I love how loved we are. I love how the universe conspires to move us always to our higher expression of self. I love the selves that are emerging, naked in our glory, knowing ourselves as suns. Breathe in whatever is there for you, knowing you are in your perfect place, all situations in your life have been created by you and for you. Know that you are loved beyond our wildest imaginings of what love is. Feel it and sing it. I will be feeling and singing it with you.
This entry was posted in Uncategorized and tagged freedom, holy week, physical pain, portal, surrender,vessels by lovelylinda.
Peace Portal Opens
This week has been a week of emotions, a lot of crying (some for joy, some for sadness). The body has been jumping up and down (inside-if you can imagine that). The feeling of wanting to be alone and yet as caregiver of a 93 yr.old father was not quite alone. Walks in the morning,sun-gazing and meditation was MY needs. Having a friend who needed to go to the doctor was the only other thing that was demanded of me. I love this time and am savoring it every moment. It will never come again. I love the beauty of your words. I thank you so much for sharing this. It resonated with me and my feelings of this year. Bless You!
What a BEAUTIFUL
What a BEAUTIFUL sharing of yourself you have given us!
So much of what you've written resonates deeply within me.

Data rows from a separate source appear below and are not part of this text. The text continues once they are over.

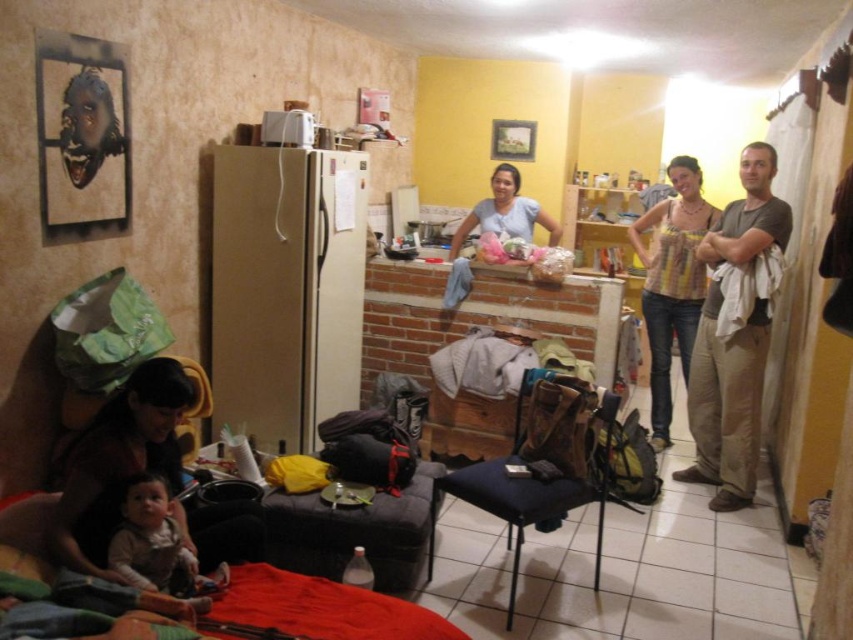
You are standing in the living room and want to pick up the brown cotton shirt at right. Where should you look to find it?

The brown cotton shirt at right is located at the 2D coordinates point (726, 404).

You are standing in the living room and need to place a 1.5 meter long object between the brown cotton shirt at right and the dark gray fabric stool at center. Is there enough space?

The brown cotton shirt at right is 1.75 meters away from the dark gray fabric stool at center, so yes, there is enough space to place a 1.5 meter long object between them.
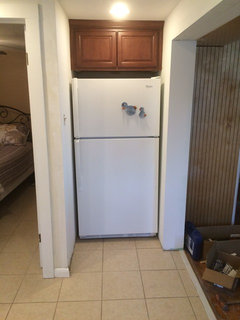
You are a GUI agent. You are given a task and a screenshot of the screen. Output one action in this format:
    pyautogui.click(x=<x>, y=<y>)
    Task: Click on the bed frame
    This screenshot has height=320, width=240.
    Given the screenshot: What is the action you would take?
    pyautogui.click(x=9, y=198)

My nephew is in trouble....for the ??? time, and I am the only one in our family who will still even speak to him. He has lied to and stolen from me and STILL I stay in contact, because I am afraid that if I let him go he might fall of the cliff for ever. And yet, I KNOW that we must sometimes hit bottom before we can begin our upward climb.
After reading your post, I am facing MYSELF....looking at the deep abandonment issues that I still carry. Am I helping my nephew? Or am I hurting him by keeping the net under him? THIS is the question I am now asking myself.
I have work to do....in the form of Meditation and Prayer.
I just wanted to let you know that you have helped me by sharing your feelings. And I would like to add this; You write BEAUTIFULLY! If you haven't yet written anything that has been published, I believe you would be doing a great service to us all, by writing a book.